## Passage to read
>>

Let me guess, you aren't an organic farmer are you? I don't know where your state educated scientists came up with the poppycock about lower yields (probably from the corporate hacks that buy university scientists). I have conventional neighbors that scratch their heads over our yields. It's not a miracle, it's management. Anyway, my land is happy, my cows are happy, I'm getting twice the conventional price for my milk, it's all good. As for you nay sayers...tip up a nice frosty glass of anitbiotic rgbh goodness-coporate America loves ya!

The Editor at IP said...

Thanks for the comment. You shed a lot of heat, but not much light.

I am a buyer and consumer of organic milk, but that doesn't make me any more impartial about this than the 'corporate hacks' or organic farmers like yourself.

If you want to win an argument, you'll have to actually produce data - like Nobel Prize winner Norman Borlaug (apparently one of the 'corporate hacks' you disapprove of).

The Editor

Philo-Junius said...

<<

Carry on the comment exchange about organic farming yields past its final line.

## Exercise data
>>

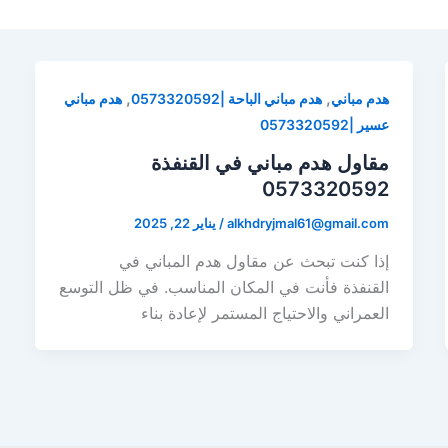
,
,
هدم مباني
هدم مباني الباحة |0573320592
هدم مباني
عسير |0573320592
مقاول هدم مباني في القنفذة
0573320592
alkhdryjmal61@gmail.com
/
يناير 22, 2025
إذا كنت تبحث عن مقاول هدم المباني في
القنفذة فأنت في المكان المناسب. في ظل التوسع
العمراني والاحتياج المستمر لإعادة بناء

<<
>>

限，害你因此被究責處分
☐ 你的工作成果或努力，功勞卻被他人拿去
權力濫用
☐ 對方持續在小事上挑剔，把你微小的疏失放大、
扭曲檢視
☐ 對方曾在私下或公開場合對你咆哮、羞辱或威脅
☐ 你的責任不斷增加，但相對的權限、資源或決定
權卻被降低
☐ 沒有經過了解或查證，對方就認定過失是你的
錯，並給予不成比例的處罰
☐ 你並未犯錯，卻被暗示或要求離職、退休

<<
>>

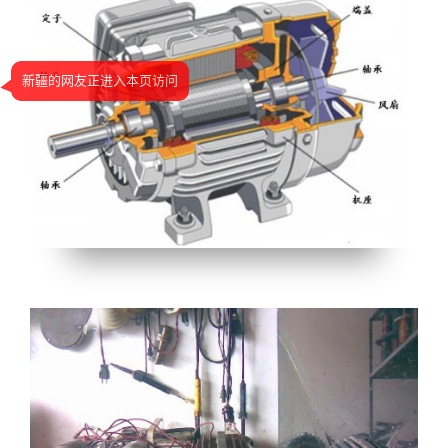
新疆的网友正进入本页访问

<<

## Exercise response
Whether or not organic dairy farming outyields conventional dairy techniques is a sublimely insignificant question in considering organic farming's impact on hunger worldwide. Lactose intolerance is the default condition of humanity worldwide; dairy consumption is a parochial concern primarily of Europeans.

The real question for those who profess concern about hunger is genetic modification of cereals--golden rice, Roundup-ready beans and grains--these are the products which could significantly reduce hunger and raise living standards globally, if governments worldwide only decided to encourage rather than discourage their cultivation and consumption.